» Task prompt
Rewrite every line of the data below with "Person at" replaced by "Individual at" throughout, keeping all other text unchanged, and omit the pictures from your answer.

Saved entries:
——————————

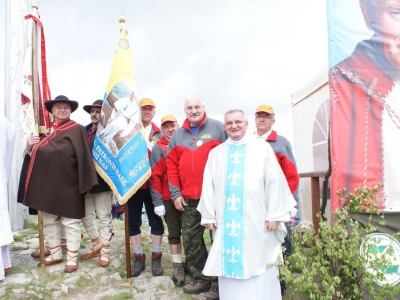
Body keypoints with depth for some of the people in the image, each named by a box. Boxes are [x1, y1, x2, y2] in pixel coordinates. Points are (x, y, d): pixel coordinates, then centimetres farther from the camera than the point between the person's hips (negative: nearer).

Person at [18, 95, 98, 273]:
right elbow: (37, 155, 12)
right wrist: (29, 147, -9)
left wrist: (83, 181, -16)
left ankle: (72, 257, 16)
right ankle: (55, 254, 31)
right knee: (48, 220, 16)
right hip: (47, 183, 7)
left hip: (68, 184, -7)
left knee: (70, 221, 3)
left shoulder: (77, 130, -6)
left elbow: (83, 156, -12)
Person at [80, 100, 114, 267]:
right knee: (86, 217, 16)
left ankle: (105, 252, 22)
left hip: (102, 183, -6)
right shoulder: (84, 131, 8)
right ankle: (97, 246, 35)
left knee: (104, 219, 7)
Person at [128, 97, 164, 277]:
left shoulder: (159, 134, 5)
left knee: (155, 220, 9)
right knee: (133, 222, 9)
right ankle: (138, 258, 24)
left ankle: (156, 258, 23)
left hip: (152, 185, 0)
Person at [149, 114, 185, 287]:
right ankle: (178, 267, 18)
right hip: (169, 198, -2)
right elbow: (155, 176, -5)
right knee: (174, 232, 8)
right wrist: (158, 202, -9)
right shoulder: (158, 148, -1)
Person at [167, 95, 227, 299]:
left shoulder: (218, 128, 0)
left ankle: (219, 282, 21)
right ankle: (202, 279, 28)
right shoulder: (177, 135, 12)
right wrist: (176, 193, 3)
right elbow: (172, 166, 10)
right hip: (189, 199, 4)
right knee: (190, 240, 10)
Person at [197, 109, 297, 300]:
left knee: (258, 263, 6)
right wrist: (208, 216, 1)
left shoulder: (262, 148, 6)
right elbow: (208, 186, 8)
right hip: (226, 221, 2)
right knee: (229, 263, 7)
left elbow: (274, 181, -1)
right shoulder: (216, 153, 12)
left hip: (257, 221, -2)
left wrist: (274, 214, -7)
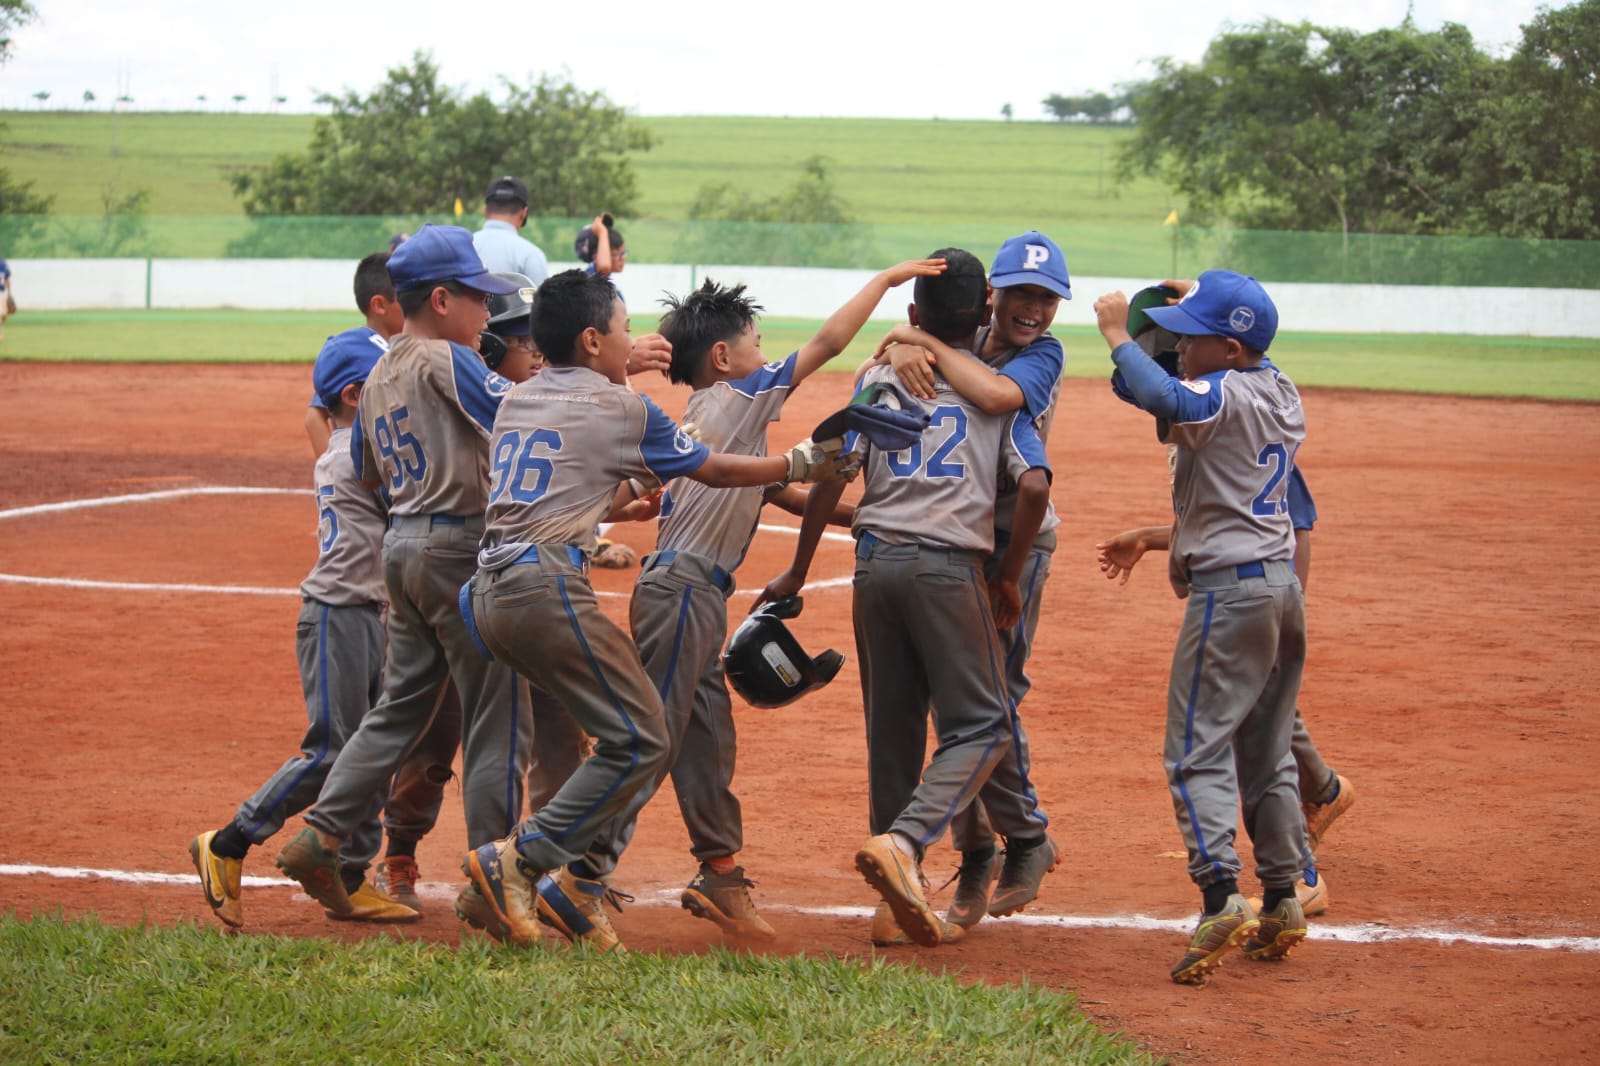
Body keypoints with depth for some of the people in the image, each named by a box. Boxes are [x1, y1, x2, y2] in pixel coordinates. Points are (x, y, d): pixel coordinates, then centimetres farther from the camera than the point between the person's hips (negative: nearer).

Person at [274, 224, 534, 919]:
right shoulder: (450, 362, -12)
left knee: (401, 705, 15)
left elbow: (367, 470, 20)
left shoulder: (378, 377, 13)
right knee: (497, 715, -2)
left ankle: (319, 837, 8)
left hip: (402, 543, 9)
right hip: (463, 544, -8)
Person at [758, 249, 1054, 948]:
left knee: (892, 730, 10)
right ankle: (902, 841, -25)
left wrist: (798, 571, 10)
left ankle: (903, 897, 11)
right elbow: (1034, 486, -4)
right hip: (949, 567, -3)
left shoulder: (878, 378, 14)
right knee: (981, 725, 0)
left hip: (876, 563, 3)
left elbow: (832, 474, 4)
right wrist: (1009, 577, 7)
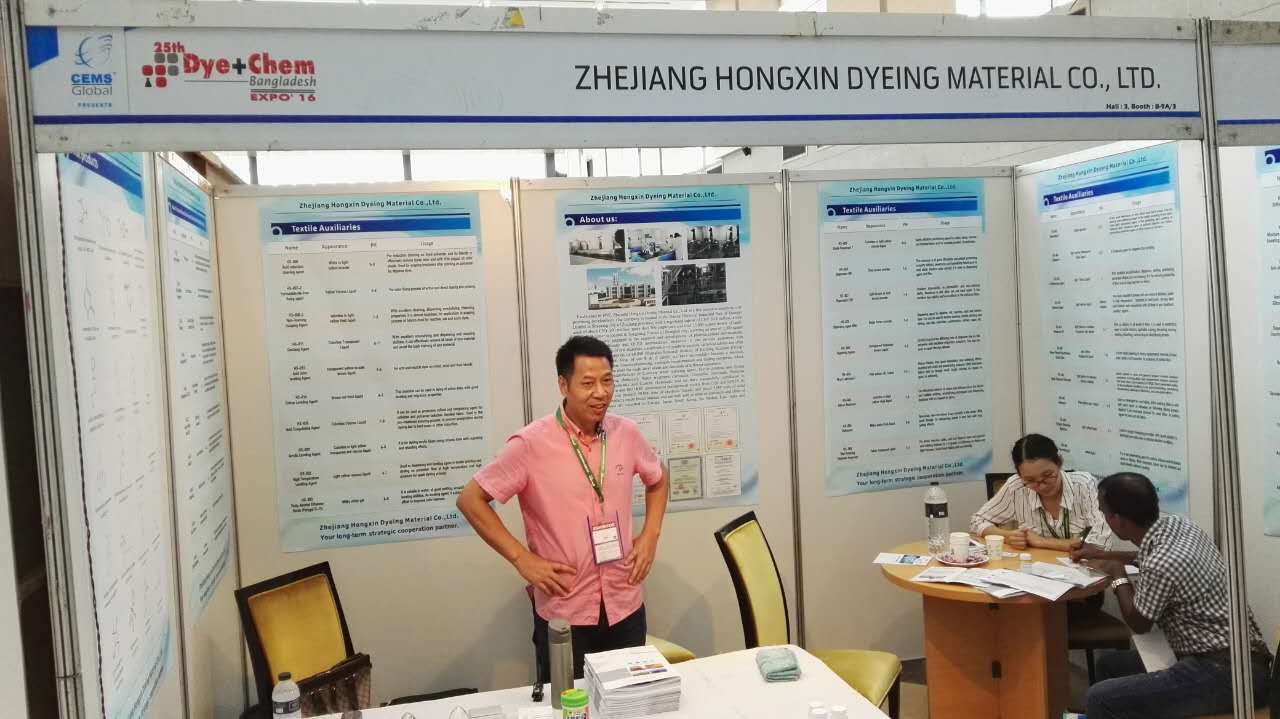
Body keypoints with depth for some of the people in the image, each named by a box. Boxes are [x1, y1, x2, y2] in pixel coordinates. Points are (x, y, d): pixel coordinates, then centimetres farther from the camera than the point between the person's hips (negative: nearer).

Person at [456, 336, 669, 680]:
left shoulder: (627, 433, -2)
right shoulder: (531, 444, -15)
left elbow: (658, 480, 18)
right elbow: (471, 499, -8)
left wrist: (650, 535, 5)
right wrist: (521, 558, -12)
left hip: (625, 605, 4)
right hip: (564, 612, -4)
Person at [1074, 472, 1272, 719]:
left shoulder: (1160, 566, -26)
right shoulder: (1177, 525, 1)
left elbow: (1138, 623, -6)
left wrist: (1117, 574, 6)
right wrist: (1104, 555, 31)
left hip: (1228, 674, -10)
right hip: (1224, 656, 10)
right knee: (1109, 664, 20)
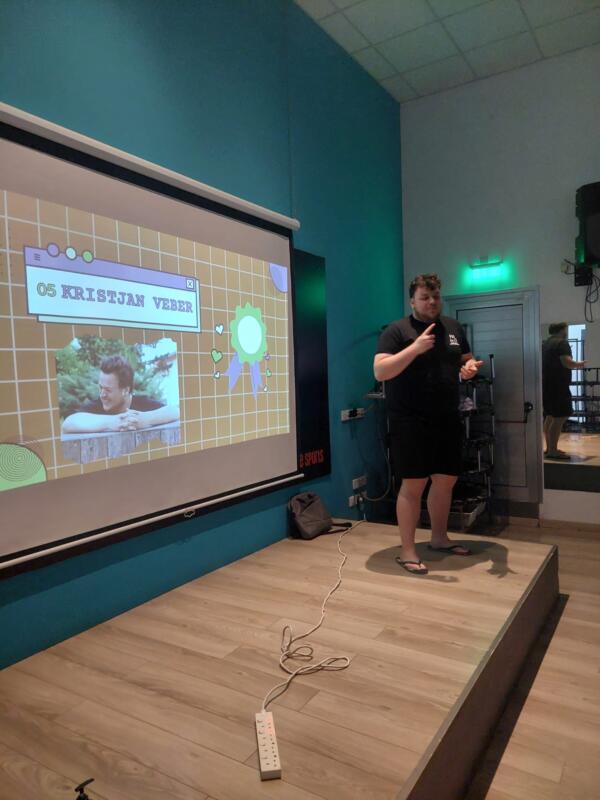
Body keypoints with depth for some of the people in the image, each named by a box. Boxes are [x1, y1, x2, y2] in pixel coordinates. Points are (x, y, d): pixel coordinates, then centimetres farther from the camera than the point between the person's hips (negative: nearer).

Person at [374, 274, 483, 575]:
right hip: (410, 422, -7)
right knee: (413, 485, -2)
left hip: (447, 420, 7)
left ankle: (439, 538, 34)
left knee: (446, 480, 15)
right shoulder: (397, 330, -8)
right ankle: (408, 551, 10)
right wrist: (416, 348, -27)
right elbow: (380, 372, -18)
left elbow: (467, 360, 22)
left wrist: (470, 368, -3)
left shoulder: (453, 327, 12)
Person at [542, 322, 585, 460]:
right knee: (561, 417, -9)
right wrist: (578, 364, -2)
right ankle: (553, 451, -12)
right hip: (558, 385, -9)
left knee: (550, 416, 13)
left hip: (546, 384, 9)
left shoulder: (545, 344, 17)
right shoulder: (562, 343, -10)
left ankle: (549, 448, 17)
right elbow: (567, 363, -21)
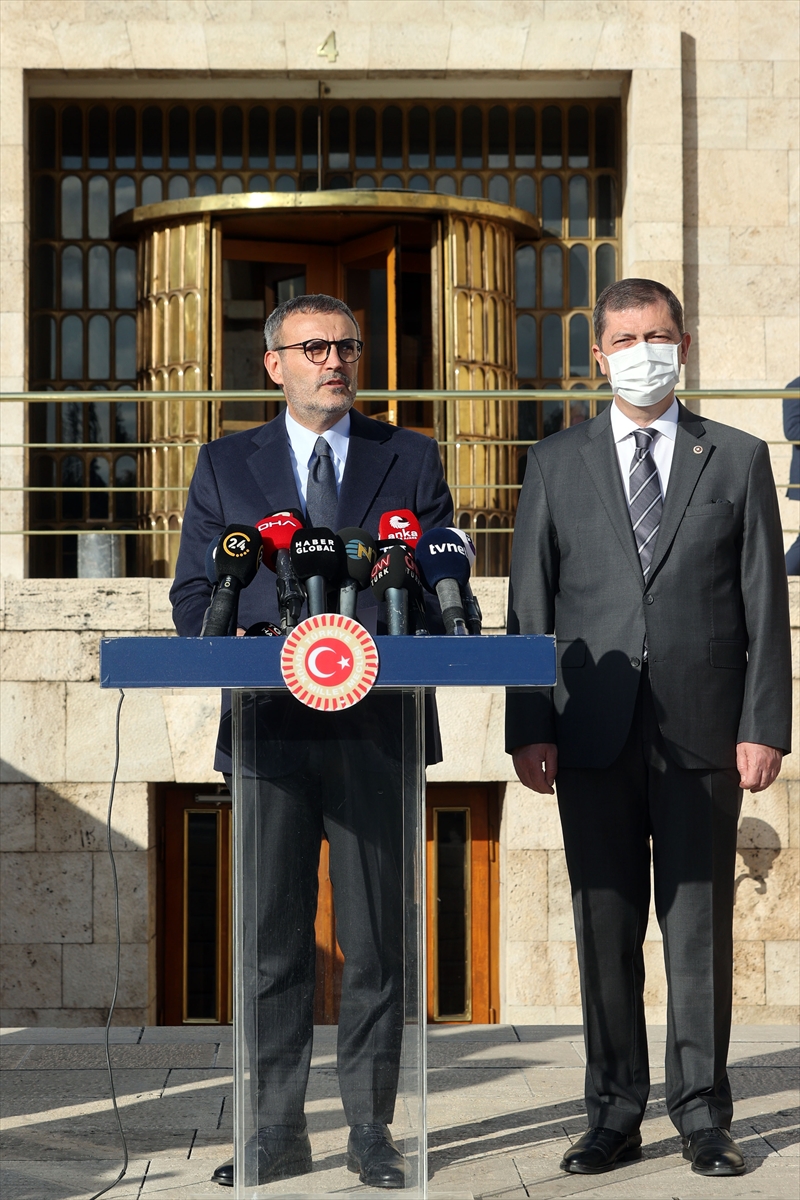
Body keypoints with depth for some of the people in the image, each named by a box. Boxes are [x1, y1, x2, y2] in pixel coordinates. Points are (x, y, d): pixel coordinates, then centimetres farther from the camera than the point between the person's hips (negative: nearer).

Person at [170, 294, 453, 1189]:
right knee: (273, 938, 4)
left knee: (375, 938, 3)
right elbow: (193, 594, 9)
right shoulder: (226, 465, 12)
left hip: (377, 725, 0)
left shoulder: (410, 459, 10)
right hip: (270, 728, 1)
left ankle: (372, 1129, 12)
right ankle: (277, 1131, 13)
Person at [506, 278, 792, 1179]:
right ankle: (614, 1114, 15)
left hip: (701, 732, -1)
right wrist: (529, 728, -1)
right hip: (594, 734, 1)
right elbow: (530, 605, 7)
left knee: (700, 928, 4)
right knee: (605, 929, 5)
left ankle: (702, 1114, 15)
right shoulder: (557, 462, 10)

——————————

» Answer area
Body keypoints with depth for some of the people in the image, each named by a box. Boxes are [x1, y1, x2, y2] in pixel coordinates. Points are (x, y, d): pixel coordinates, then centimetres farther from the camera than the point between the person's hips (negative: nearer).

Individual at [18, 95, 98, 273]:
right elbow: (37, 155, 12)
right wrist: (29, 147, -9)
left wrist: (83, 181, -16)
left ankle: (72, 257, 16)
right ankle: (55, 254, 31)
right knee: (48, 220, 16)
right hip: (47, 183, 7)
left hip: (68, 184, -7)
left knee: (70, 221, 3)
left shoulder: (77, 130, -6)
left elbow: (83, 156, -12)
Individual at [80, 100, 114, 267]:
right knee: (86, 217, 16)
left ankle: (105, 252, 22)
left hip: (102, 183, -6)
right shoulder: (84, 131, 8)
right ankle: (97, 246, 35)
left knee: (104, 219, 7)
Individual at [128, 97, 164, 277]:
left shoulder: (159, 134, 5)
left knee: (155, 220, 9)
right knee: (133, 222, 9)
right ankle: (138, 258, 24)
left ankle: (156, 258, 23)
left hip: (152, 185, 0)
Individual at [149, 114, 185, 287]:
right ankle: (178, 267, 18)
right hip: (169, 198, -2)
right elbow: (155, 176, -5)
right knee: (174, 232, 8)
right wrist: (158, 202, -9)
right shoulder: (158, 148, -1)
Individual at [167, 95, 227, 299]:
left shoulder: (218, 128, 0)
left ankle: (219, 282, 21)
right ankle: (202, 279, 28)
right shoulder: (177, 135, 12)
right wrist: (176, 193, 3)
right elbow: (172, 166, 10)
right hip: (189, 199, 4)
right knee: (190, 240, 10)
Individual at [197, 109, 297, 300]:
left knee: (258, 263, 6)
right wrist: (208, 216, 1)
left shoulder: (262, 148, 6)
right elbow: (208, 186, 8)
right hip: (226, 221, 2)
right knee: (229, 263, 7)
left elbow: (274, 181, -1)
right shoulder: (216, 153, 12)
left hip: (257, 221, -2)
left wrist: (274, 214, -7)
Body keypoints with depth for some of the people in the image, each named by a box. Boxes are [x1, y1, x2, y2] in pixel coordinates. Points are (x, y, d): pixel coordinates, then centimetres farther from the camera than the point between the person's hips (negative: nearer).

Individual at [274, 224, 534, 919]:
right shoulder: (450, 362, -12)
left knee: (401, 705, 15)
left elbow: (367, 470, 20)
left shoulder: (378, 377, 13)
right knee: (497, 715, -2)
left ankle: (319, 837, 8)
left hip: (402, 543, 9)
right hip: (463, 544, -8)
Individual at [758, 249, 1054, 948]:
left knee: (892, 730, 10)
right ankle: (902, 841, -25)
left wrist: (798, 571, 10)
left ankle: (903, 897, 11)
right elbow: (1034, 486, -4)
right hip: (949, 567, -3)
left shoulder: (878, 378, 14)
right knee: (981, 725, 0)
left hip: (876, 563, 3)
left elbow: (832, 474, 4)
right wrist: (1009, 577, 7)
Body keypoints with depth for some of the people in the image, each named by a box. Boxes are [x1, y1, x2, y2] in pixel coordinates. Points are (x, y, d): pixel coordinates, then centimetres farther from the camera than the point between the person's hips (negative: nearer).

Individual at [456, 336, 669, 680]:
left shoulder: (627, 433, -2)
right shoulder: (531, 444, -15)
left elbow: (658, 480, 18)
right elbow: (471, 499, -8)
left wrist: (650, 535, 5)
right wrist: (521, 558, -12)
left hip: (625, 605, 4)
right hip: (564, 612, -4)
Individual at [1074, 472, 1272, 719]:
left shoulder: (1160, 566, -26)
right shoulder: (1177, 525, 1)
left elbow: (1138, 623, -6)
left wrist: (1117, 574, 6)
right wrist: (1104, 555, 31)
left hip: (1228, 674, -10)
right hip: (1224, 656, 10)
right knee: (1109, 664, 20)
Body keypoints with depth for some of the people in the image, each named by a box. Boxes are [x1, y1, x2, y2] in pixel coordinates. Points are (x, y, d): pixel coordinates, then centimetres farther from the camera than the point between the person's hips (negative: nearer).

Individual at [374, 274, 483, 575]:
right hip: (410, 422, -7)
right knee: (413, 485, -2)
left hip: (447, 420, 7)
left ankle: (439, 538, 34)
left knee: (446, 480, 15)
right shoulder: (397, 330, -8)
right ankle: (408, 551, 10)
right wrist: (416, 348, -27)
right elbow: (380, 372, -18)
left elbow: (467, 360, 22)
left wrist: (470, 368, -3)
left shoulder: (453, 327, 12)
Individual at [542, 322, 585, 460]:
right knee: (561, 417, -9)
right wrist: (578, 364, -2)
right ankle: (553, 451, -12)
right hip: (558, 385, -9)
left knee: (550, 416, 13)
left hip: (546, 384, 9)
left shoulder: (545, 344, 17)
right shoulder: (562, 343, -10)
left ankle: (549, 448, 17)
right elbow: (567, 363, -21)
Body keypoints with depth for some of the people in the image, each named by a box. Boxes are [x1, y1, x2, y2] in pixel coordinates. Points are (x, y, d): pixel coordinates, then centimetres farther from the camera than the point between the person's hips (negative: nearer).

Individual at [170, 294, 453, 1189]:
right knee: (273, 938, 4)
left knee: (375, 938, 3)
right elbow: (193, 594, 9)
right shoulder: (226, 465, 12)
left hip: (377, 725, 0)
left shoulder: (410, 459, 10)
right hip: (270, 728, 1)
left ankle: (372, 1129, 12)
right ankle: (277, 1131, 13)
Individual at [506, 278, 792, 1179]:
right ankle: (614, 1114, 15)
left hip: (701, 732, -1)
right wrist: (529, 728, -1)
right hip: (594, 734, 1)
right elbow: (530, 605, 7)
left knee: (700, 928, 4)
right knee: (605, 929, 5)
left ankle: (702, 1114, 15)
right shoulder: (557, 462, 10)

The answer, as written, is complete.